After establishing the series with band records, Gershwin spectaculars, and various mid-brow fare from mid-brow conductors such as Stanley Black, Phase4 headed uptown and began recording Antal Dorati, Leopold Stokowski, Bernard Herrmann, Ruggeiro Ricci, Ilana Vered, and other A-list folks with an equally starry roster of orchestras, including the London Symphony Orchestra, Royal Philharmonic, and the Philharmonia. But the glitz never quite faded away. Consider the bestselling album of Scheherazade that was festooned with Andy Warhol-ish photos of veteran conductor Leopold Stokowski along the edges. Between Stokowski squeezing every drop of Hollywood-ish gush out of the LSO and the engineers twisting every knob on their 20-channel mixer, the record zooms towards the outer boundaries of vulgarity on all counts, despite the overall refinement and nuance of Rimsky-Korsakov’s orchestral masterwork.

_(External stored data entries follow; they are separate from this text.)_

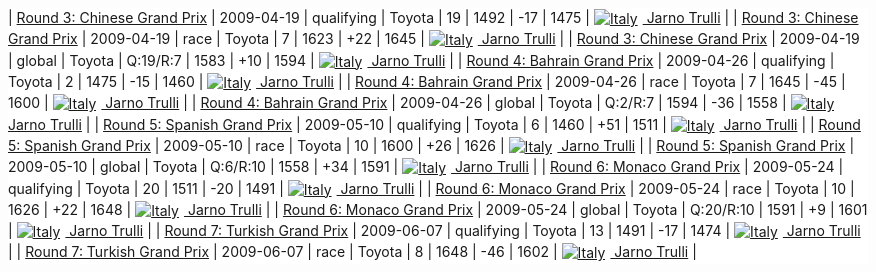 | [Round 3: Chinese Grand Prix](../seasons/2009-season-report#round-3-chinese-grand-prix) | 2009-04-19 | qualifying | Toyota | 19 | 1492 | -17 | 1475 | [<img src="https://upload.wikimedia.org/wikipedia/commons/0/03/Flag_of_Italy.svg" alt="Italy" width="20" height="auto" style="vertical-align: middle; margin-right: 5px;" onerror="this.outerHTML='🇮🇹'; this.style.marginRight='5px';"/> Jarno Trulli](jarno-trulli) |
| [Round 3: Chinese Grand Prix](../seasons/2009-season-report#round-3-chinese-grand-prix) | 2009-04-19 | race | Toyota | 7 | 1623 | +22 | 1645 | [<img src="https://upload.wikimedia.org/wikipedia/commons/0/03/Flag_of_Italy.svg" alt="Italy" width="20" height="auto" style="vertical-align: middle; margin-right: 5px;" onerror="this.outerHTML='🇮🇹'; this.style.marginRight='5px';"/> Jarno Trulli](jarno-trulli) |
| [Round 3: Chinese Grand Prix](../seasons/2009-season-report#round-3-chinese-grand-prix) | 2009-04-19 | global | Toyota | Q:19/R:7 | 1583 | +10 | 1594 | [<img src="https://upload.wikimedia.org/wikipedia/commons/0/03/Flag_of_Italy.svg" alt="Italy" width="20" height="auto" style="vertical-align: middle; margin-right: 5px;" onerror="this.outerHTML='🇮🇹'; this.style.marginRight='5px';"/> Jarno Trulli](jarno-trulli) |
| [Round 4: Bahrain Grand Prix](../seasons/2009-season-report#round-4-bahrain-grand-prix) | 2009-04-26 | qualifying | Toyota | 2 | 1475 | -15 | 1460 | [<img src="https://upload.wikimedia.org/wikipedia/commons/0/03/Flag_of_Italy.svg" alt="Italy" width="20" height="auto" style="vertical-align: middle; margin-right: 5px;" onerror="this.outerHTML='🇮🇹'; this.style.marginRight='5px';"/> Jarno Trulli](jarno-trulli) |
| [Round 4: Bahrain Grand Prix](../seasons/2009-season-report#round-4-bahrain-grand-prix) | 2009-04-26 | race | Toyota | 7 | 1645 | -45 | 1600 | [<img src="https://upload.wikimedia.org/wikipedia/commons/0/03/Flag_of_Italy.svg" alt="Italy" width="20" height="auto" style="vertical-align: middle; margin-right: 5px;" onerror="this.outerHTML='🇮🇹'; this.style.marginRight='5px';"/> Jarno Trulli](jarno-trulli) |
| [Round 4: Bahrain Grand Prix](../seasons/2009-season-report#round-4-bahrain-grand-prix) | 2009-04-26 | global | Toyota | Q:2/R:7 | 1594 | -36 | 1558 | [<img src="https://upload.wikimedia.org/wikipedia/commons/0/03/Flag_of_Italy.svg" alt="Italy" width="20" height="auto" style="vertical-align: middle; margin-right: 5px;" onerror="this.outerHTML='🇮🇹'; this.style.marginRight='5px';"/> Jarno Trulli](jarno-trulli) |
| [Round 5: Spanish Grand Prix](../seasons/2009-season-report#round-5-spanish-grand-prix) | 2009-05-10 | qualifying | Toyota | 6 | 1460 | +51 | 1511 | [<img src="https://upload.wikimedia.org/wikipedia/commons/0/03/Flag_of_Italy.svg" alt="Italy" width="20" height="auto" style="vertical-align: middle; margin-right: 5px;" onerror="this.outerHTML='🇮🇹'; this.style.marginRight='5px';"/> Jarno Trulli](jarno-trulli) |
| [Round 5: Spanish Grand Prix](../seasons/2009-season-report#round-5-spanish-grand-prix) | 2009-05-10 | race | Toyota | 10 | 1600 | +26 | 1626 | [<img src="https://upload.wikimedia.org/wikipedia/commons/0/03/Flag_of_Italy.svg" alt="Italy" width="20" height="auto" style="vertical-align: middle; margin-right: 5px;" onerror="this.outerHTML='🇮🇹'; this.style.marginRight='5px';"/> Jarno Trulli](jarno-trulli) |
| [Round 5: Spanish Grand Prix](../seasons/2009-season-report#round-5-spanish-grand-prix) | 2009-05-10 | global | Toyota | Q:6/R:10 | 1558 | +34 | 1591 | [<img src="https://upload.wikimedia.org/wikipedia/commons/0/03/Flag_of_Italy.svg" alt="Italy" width="20" height="auto" style="vertical-align: middle; margin-right: 5px;" onerror="this.outerHTML='🇮🇹'; this.style.marginRight='5px';"/> Jarno Trulli](jarno-trulli) |
| [Round 6: Monaco Grand Prix](../seasons/2009-season-report#round-6-monaco-grand-prix) | 2009-05-24 | qualifying | Toyota | 20 | 1511 | -20 | 1491 | [<img src="https://upload.wikimedia.org/wikipedia/commons/0/03/Flag_of_Italy.svg" alt="Italy" width="20" height="auto" style="vertical-align: middle; margin-right: 5px;" onerror="this.outerHTML='🇮🇹'; this.style.marginRight='5px';"/> Jarno Trulli](jarno-trulli) |
| [Round 6: Monaco Grand Prix](../seasons/2009-season-report#round-6-monaco-grand-prix) | 2009-05-24 | race | Toyota | 10 | 1626 | +22 | 1648 | [<img src="https://upload.wikimedia.org/wikipedia/commons/0/03/Flag_of_Italy.svg" alt="Italy" width="20" height="auto" style="vertical-align: middle; margin-right: 5px;" onerror="this.outerHTML='🇮🇹'; this.style.marginRight='5px';"/> Jarno Trulli](jarno-trulli) |
| [Round 6: Monaco Grand Prix](../seasons/2009-season-report#round-6-monaco-grand-prix) | 2009-05-24 | global | Toyota | Q:20/R:10 | 1591 | +9 | 1601 | [<img src="https://upload.wikimedia.org/wikipedia/commons/0/03/Flag_of_Italy.svg" alt="Italy" width="20" height="auto" style="vertical-align: middle; margin-right: 5px;" onerror="this.outerHTML='🇮🇹'; this.style.marginRight='5px';"/> Jarno Trulli](jarno-trulli) |
| [Round 7: Turkish Grand Prix](../seasons/2009-season-report#round-7-turkish-grand-prix) | 2009-06-07 | qualifying | Toyota | 13 | 1491 | -17 | 1474 | [<img src="https://upload.wikimedia.org/wikipedia/commons/0/03/Flag_of_Italy.svg" alt="Italy" width="20" height="auto" style="vertical-align: middle; margin-right: 5px;" onerror="this.outerHTML='🇮🇹'; this.style.marginRight='5px';"/> Jarno Trulli](jarno-trulli) |
| [Round 7: Turkish Grand Prix](../seasons/2009-season-report#round-7-turkish-grand-prix) | 2009-06-07 | race | Toyota | 8 | 1648 | -46 | 1602 | [<img src="https://upload.wikimedia.org/wikipedia/commons/0/03/Flag_of_Italy.svg" alt="Italy" width="20" height="auto" style="vertical-align: middle; margin-right: 5px;" onerror="this.outerHTML='🇮🇹'; this.style.marginRight='5px';"/> Jarno Trulli](jarno-trulli) |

But it’s fun. Loads of fun. As are almost all the Phase4s, now roaring again out of a speaker near you thanks to a nifty box set of 41 particularly prime specimens. One does not buy this set for subtlety, or for tasteful jacket design, or for particularly good performances. Musically it rarely rises above plain-jane mediocrity, and often—especially in the “spectaculars” conducted by veteran Decca hack Stanley Black—sinks well below that. A few memorable performances slip through— Bernard Herrmann’s albums of his own film music in particular. Most are humdrum, such as the phoned-in Mendelssohn Violin Concerto from Ruggeiro Ricci that stands out mostly for the almost comic loudness of the solo violin. There’s plenty of plain old bad playing. The set lacks even one single definitive performance of anything, although there’s a Carmina Burana that has held up pretty well. Then again, Carmina Burana is tasteless dreck, so 20 channels of unrestrained knob-twiddling isn’t likely to cause much harm.

More than anything, the Phase4 box set is a period piece, an artifact of a time when stereo sound was fresh and exciting, tubes burned brightly, giant mushy speakers heaved enthusiastically, and cherrywood Magnavox consoles with disc-destroying record changers plopped down their heavy tonearms with a meaty bass-enhanced thwunck. You probably had to be there. Well, I was. Anyone for a delectably tacky sprint through The Immortal Works of Ketelbey, brought to you by Eric Rogers and the Royal Philharmonic? Or if that’s just too sophisticated, there’s always Flamenco Puro Live!, featuring the most sonically inflated—and channel separated—guitars you ever heard.

Ah, stereo. For a while there it really was the best thing since sliced bread.